Considered as one of the world’s longest land borders between countries, the border between China and India stretches for more than 3,440km (2,100 miles) long. And although, it consists of more than a single section, the main section, Line of Actual Control (LAC) lies in the Kashmir region which has been disputed by both parties for decades. Both have continually accused the other of overstepping the LAC and recently, tension rose last month, as India accused Chinese soldiers with armoured vehicles and heavy machinery advancing into the Ladakh region. This may be China’s response to the extensive building of infrastructure of India on its border. Although both countries have not reportedly resorted to any firepower since the bloody battle of 1962, their tactics turned to an all-out media war, with rivalling propaganda fuelled by their own strategic goals.
As the conflict reignites, a standoff between troops deployed in the area became apparent in May. In fact, India’s Prime Minister Narendra Modi called upon the nation’s top military chiefs as well as their national security adviser, Ajit Doval for ‘bolstering India’s military preparedness to deal with external security challenges’. With which the Chinese foreign ministry contradicts this by saying, ‘At present, the situation along the border between China and India is generally stable and controllable’. Both state media highlights their country’s capabilities to respond to any and all threats with the Chinese media outlets broadcasting footage of the People’s Liberation Army manoeuvres in the region. Such approach was met by an aggressive tone of the Home Affairs Minister of India, Amit Shah, expressing, ‘any intrusion into the borders of India will be punished.’

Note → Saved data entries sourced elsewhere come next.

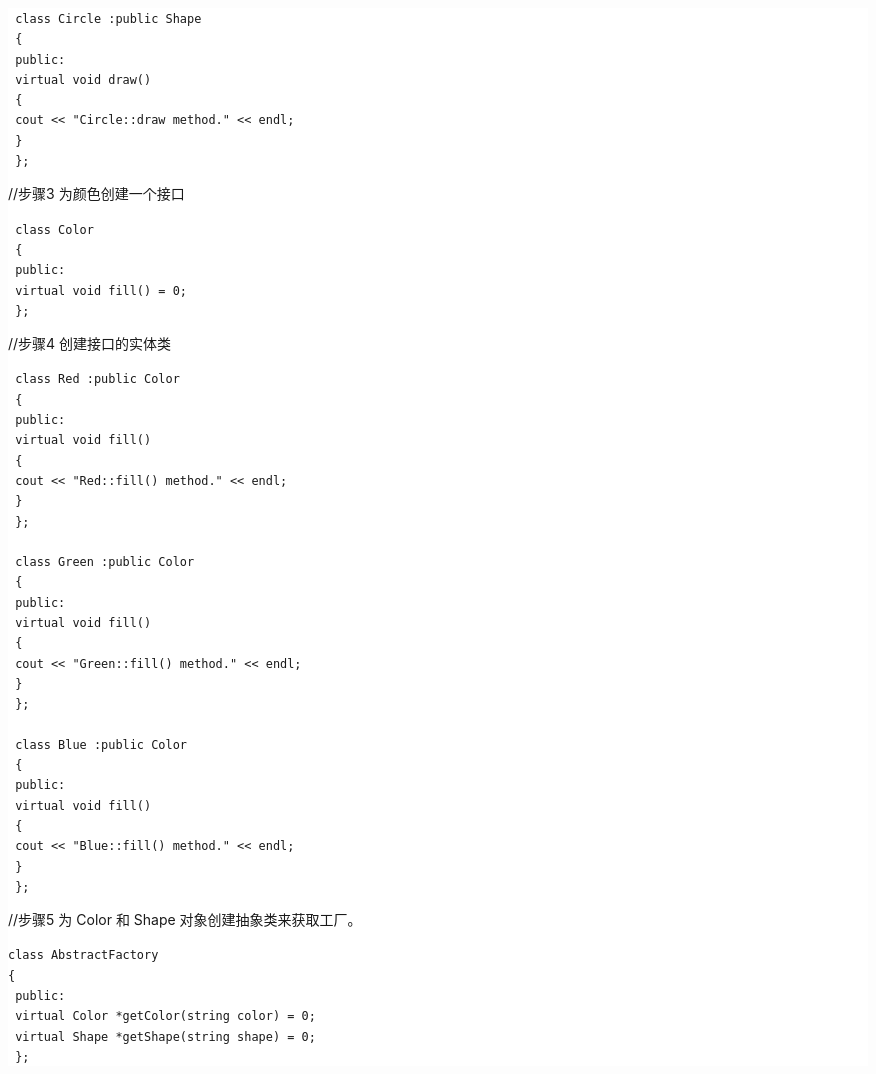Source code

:      class Circle :public Shape
     {
     public:
     virtual void draw()
     {
     cout << "Circle::draw method." << endl;
     }
     };

 //步骤3 为颜色创建一个接口

     class Color
     {
     public:
     virtual void fill() = 0;
     };

 //步骤4 创建接口的实体类
    
     class Red :public Color
     {
     public:
     virtual void fill()
     {
     cout << "Red::fill() method." << endl;
     }
     };
     
     class Green :public Color
     {
     public:
     virtual void fill()
     {
     cout << "Green::fill() method." << endl;
     }
     };
     
     class Blue :public Color
     {
     public:
     virtual void fill()
     {
     cout << "Blue::fill() method." << endl;
     }
     };

 //步骤5 为 Color 和 Shape 对象创建抽象类来获取工厂。

    class AbstractFactory 
    {
     public:
     virtual Color *getColor(string color) = 0;
     virtual Shape *getShape(string shape) = 0;
     };
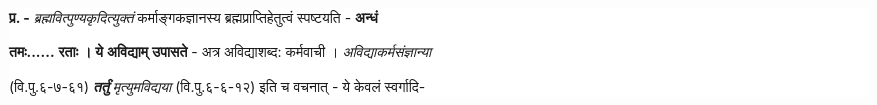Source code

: **प्र. -** *ब्रह्मवित्पुण्यकृदित्युक्तं* कर्माङ्गकज्ञानस्य ब्रह्मप्राप्तिहेतुत्वं स्पष्टयति - **अन्धं**

**तमः......** **रताः** **।** **ये** **अविद्याम्** **उपासते** - अत्र अविद्याशब्द: कर्मवाची । *अविद्याकर्मसंज्ञान्या*

(वि.पु.६-७-६१) ***तर्तुं*** *मृत्युमविद्यया* (वि.पु.६-६-१२) इति च वचनात् - ये केवलं स्वर्गादि-

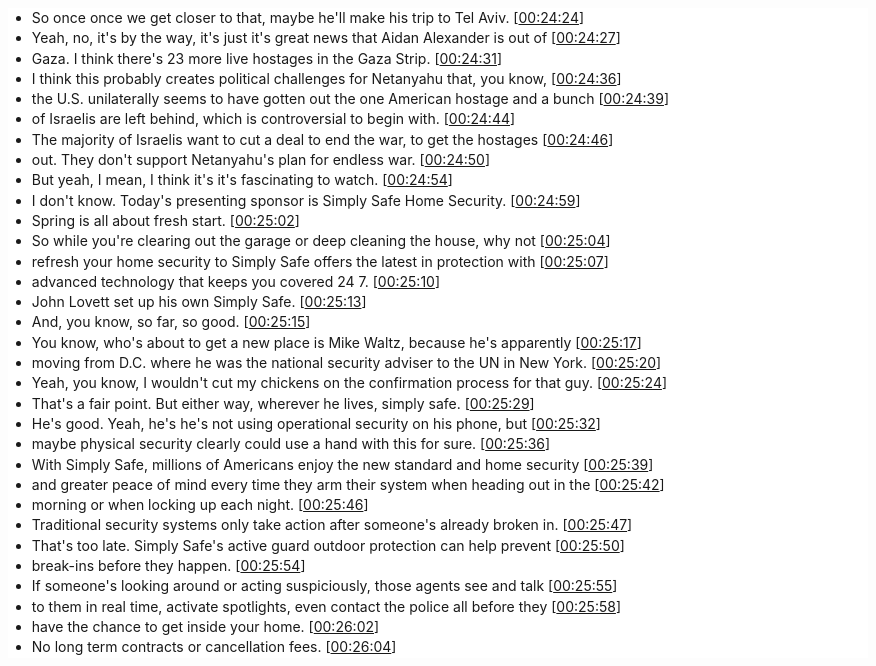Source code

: *  So once once we get closer to that, maybe he'll make his trip to Tel Aviv. [[00:24:24](https://www.youtube.com/watch?v=dMwftSgZj30&t=1464.58s)]
*  Yeah, no, it's by the way, it's just it's great news that Aidan Alexander is out of [[00:24:27](https://www.youtube.com/watch?v=dMwftSgZj30&t=1467.54s)]
*  Gaza. I think there's 23 more live hostages in the Gaza Strip. [[00:24:31](https://www.youtube.com/watch?v=dMwftSgZj30&t=1471.1799999999998s)]
*  I think this probably creates political challenges for Netanyahu that, you know, [[00:24:36](https://www.youtube.com/watch?v=dMwftSgZj30&t=1476.02s)]
*  the U.S. unilaterally seems to have gotten out the one American hostage and a bunch [[00:24:39](https://www.youtube.com/watch?v=dMwftSgZj30&t=1479.74s)]
*  of Israelis are left behind, which is controversial to begin with. [[00:24:44](https://www.youtube.com/watch?v=dMwftSgZj30&t=1484.02s)]
*  The majority of Israelis want to cut a deal to end the war, to get the hostages [[00:24:46](https://www.youtube.com/watch?v=dMwftSgZj30&t=1486.74s)]
*  out. They don't support Netanyahu's plan for endless war. [[00:24:50](https://www.youtube.com/watch?v=dMwftSgZj30&t=1490.6999999999998s)]
*  But yeah, I mean, I think it's it's fascinating to watch. [[00:24:54](https://www.youtube.com/watch?v=dMwftSgZj30&t=1494.82s)]
*  I don't know. Today's presenting sponsor is Simply Safe Home Security. [[00:24:59](https://www.youtube.com/watch?v=dMwftSgZj30&t=1499.42s)]
*  Spring is all about fresh start. [[00:25:02](https://www.youtube.com/watch?v=dMwftSgZj30&t=1502.8600000000001s)]
*  So while you're clearing out the garage or deep cleaning the house, why not [[00:25:04](https://www.youtube.com/watch?v=dMwftSgZj30&t=1504.0600000000002s)]
*  refresh your home security to Simply Safe offers the latest in protection with [[00:25:07](https://www.youtube.com/watch?v=dMwftSgZj30&t=1507.22s)]
*  advanced technology that keeps you covered 24 7. [[00:25:10](https://www.youtube.com/watch?v=dMwftSgZj30&t=1510.8200000000002s)]
*  John Lovett set up his own Simply Safe. [[00:25:13](https://www.youtube.com/watch?v=dMwftSgZj30&t=1513.42s)]
*  And, you know, so far, so good. [[00:25:15](https://www.youtube.com/watch?v=dMwftSgZj30&t=1515.66s)]
*  You know, who's about to get a new place is Mike Waltz, because he's apparently [[00:25:17](https://www.youtube.com/watch?v=dMwftSgZj30&t=1517.8200000000002s)]
*  moving from D.C. where he was the national security adviser to the UN in New York. [[00:25:20](https://www.youtube.com/watch?v=dMwftSgZj30&t=1520.74s)]
*  Yeah, you know, I wouldn't cut my chickens on the confirmation process for that guy. [[00:25:24](https://www.youtube.com/watch?v=dMwftSgZj30&t=1524.7800000000002s)]
*  That's a fair point. But either way, wherever he lives, simply safe. [[00:25:29](https://www.youtube.com/watch?v=dMwftSgZj30&t=1529.7s)]
*  He's good. Yeah, he's he's not using operational security on his phone, but [[00:25:32](https://www.youtube.com/watch?v=dMwftSgZj30&t=1532.66s)]
*  maybe physical security clearly could use a hand with this for sure. [[00:25:36](https://www.youtube.com/watch?v=dMwftSgZj30&t=1536.5s)]
*  With Simply Safe, millions of Americans enjoy the new standard and home security [[00:25:39](https://www.youtube.com/watch?v=dMwftSgZj30&t=1539.5800000000002s)]
*  and greater peace of mind every time they arm their system when heading out in the [[00:25:42](https://www.youtube.com/watch?v=dMwftSgZj30&t=1542.8200000000002s)]
*  morning or when locking up each night. [[00:25:46](https://www.youtube.com/watch?v=dMwftSgZj30&t=1546.1000000000001s)]
*  Traditional security systems only take action after someone's already broken in. [[00:25:47](https://www.youtube.com/watch?v=dMwftSgZj30&t=1547.74s)]
*  That's too late. Simply Safe's active guard outdoor protection can help prevent [[00:25:50](https://www.youtube.com/watch?v=dMwftSgZj30&t=1550.94s)]
*  break-ins before they happen. [[00:25:54](https://www.youtube.com/watch?v=dMwftSgZj30&t=1554.3000000000002s)]
*  If someone's looking around or acting suspiciously, those agents see and talk [[00:25:55](https://www.youtube.com/watch?v=dMwftSgZj30&t=1555.8200000000002s)]
*  to them in real time, activate spotlights, even contact the police all before they [[00:25:58](https://www.youtube.com/watch?v=dMwftSgZj30&t=1558.98s)]
*  have the chance to get inside your home. [[00:26:02](https://www.youtube.com/watch?v=dMwftSgZj30&t=1562.42s)]
*  No long term contracts or cancellation fees. [[00:26:04](https://www.youtube.com/watch?v=dMwftSgZj30&t=1564.26s)]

Nevertheless, the long-running dispute may start to come to a resolution as the two countries met on Sunday, June 07, and have agreed to peacefully resolve the border conflict. Military leaders from both countries convened in a ‘cordial and positive atmosphere’ and subsequently stating that both countries agreed to ‘continue military and diplomatic engagements to ensure peace and tranquillity’ in the border. Whether this peace treaty will hold up in the long run, will be any one’s guess.